Like a phd program with no advisor...😂. Advisors are good though...like they can tell you how stupid your idea is and no one is gonna publish it.lol
EdD program
❤❤❤
"nurturing" life-long scholars - it would have been true if not the fact that there are so many really dumb people in academia, including professors. They excel only in one thing, but cannot think out of the box. They sort of have critical-thinking, but they cannot apply it in other fields, like on a daily basis, in real life. They tend to have herd-thinking, as a lot of times they do things because it is just done this way or because they've learned to do it this way, but they forget to ask "why?". It is a fault conception that to become a scientist you have to have really good analytic skills. In reality a lot of scholar just copy-cat others. There's so much plagiarism in academia. Many people in academia just continue to do what they do by a physical phenomena called inertia. The nowadays "publish or perish" ideology DOES NOT AT ALL provide a healthy and "nourishing" (as you mention here) conditions to raise good scholars.
If we quit phD after completing the coursework, will we be awarded with the master’s or Mphil degree ?
And do we get the work permit on the basis of mphil degree?
I don't get why there should be a time limit to pursue something. The very fact that we chose to be a scholar is because we are serious about it. I don't see any rationale behind institutionalising research and rewarding it. Fact is, there isn't necessarily a relevance to a study. Maybe the study will find its relevance in coming 1000 years or maybe it will end up somewhere and might even seem foolish. Thing is, research shouldn't be confined by any industry and that includes publishing houses as well.
Research in India, especially in social 'sciences' (partly it is scientific), is extremely politically motivated. And since it is politically motivated especially by left wingers, most of it is more an appeasement to powerful parties and institutions rather than genuine research.
The whole point of research is to get a degree and get a job and hence the time limit.
Time limits are interesting in education. One argument for them is that the degree is supposed to be evidence that you have mastered a certain body of knowledge and if too much time passes, they can’t validate that you retained the knowledge from earlier in the program. If that were true, then it would seem that degrees would have expiration dates or require recertification over time. To the best of my knowledge, no University does that, although some professions do something similar.

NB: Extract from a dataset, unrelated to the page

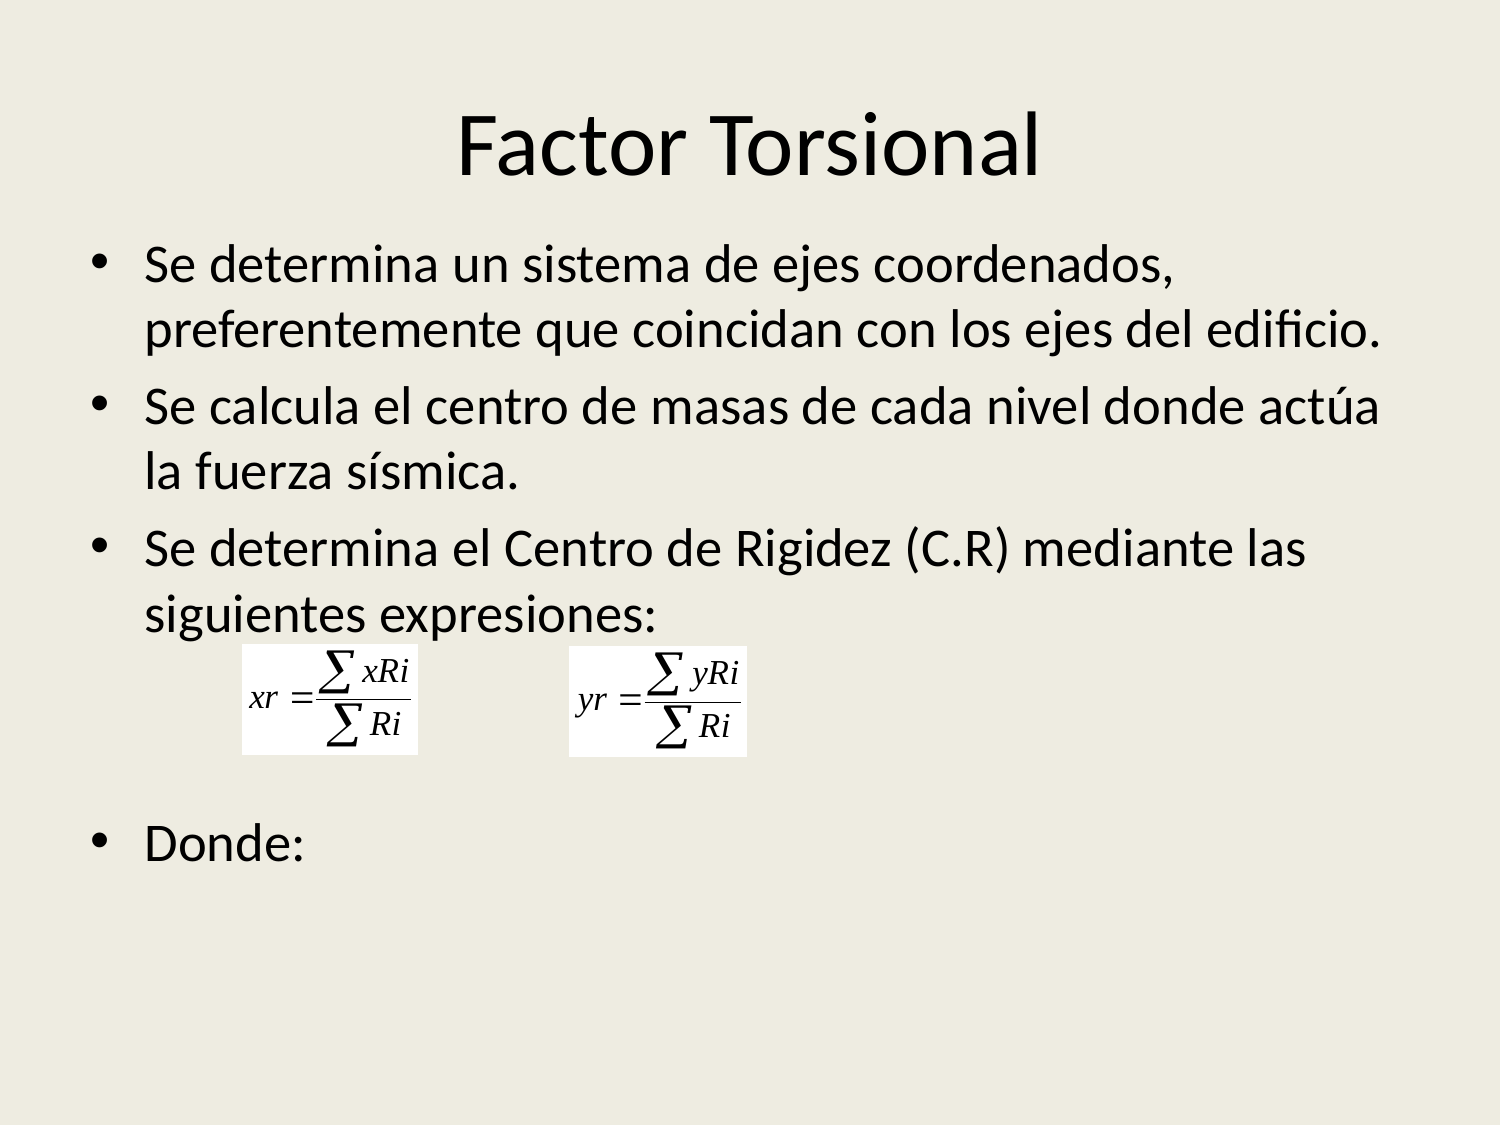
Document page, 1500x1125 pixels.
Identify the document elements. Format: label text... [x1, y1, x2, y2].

@@BernardBullisn’t it just a matter of resources? Graduate students cost their PI or the institute perhaps $80-100k/yr, at least in programs I have been affiliated with. Postdocs cost approximately the same, though more of that goes to salary rather than tuition in their case. At some point, students need to cycle out simply because the resources were never meant to support them indefinitely. Of course, it’s also for their benefit, since they go on to higher salaries, too long of a stint in graduate school or postdoc hurts their job prospects, and their life gets put on hold while they’re in school. I can only speak for my field, Chemistry. I imagine there are others where the norms and standards are different.
In my opinion, PhD's should only be available on scientific subjects and not on subjective subjects like literature, history, sociology, etc. I am impressed by someone who has a PhD on, say, math or physics but not at all impressed by a PhD on medieval Spanish poetry or French literature, e.g.
😂😂😂...because everyone can pass Spanish peotry class? C'mmon, sociology is a social science, yeah?😀 You know, there are many types of science...hahaha.
Btw...economics uses physics and maths tools...not scientific enough? Haha. I mean, optimal control is optimal control, whether in physics, mathematics, economics or engineering...it does not matter whether the targeted agents are human beings, robots and machines or particles.
Surely, you don't have a PhD (or have processed this critically enough) if you believe that math and science are not subjective.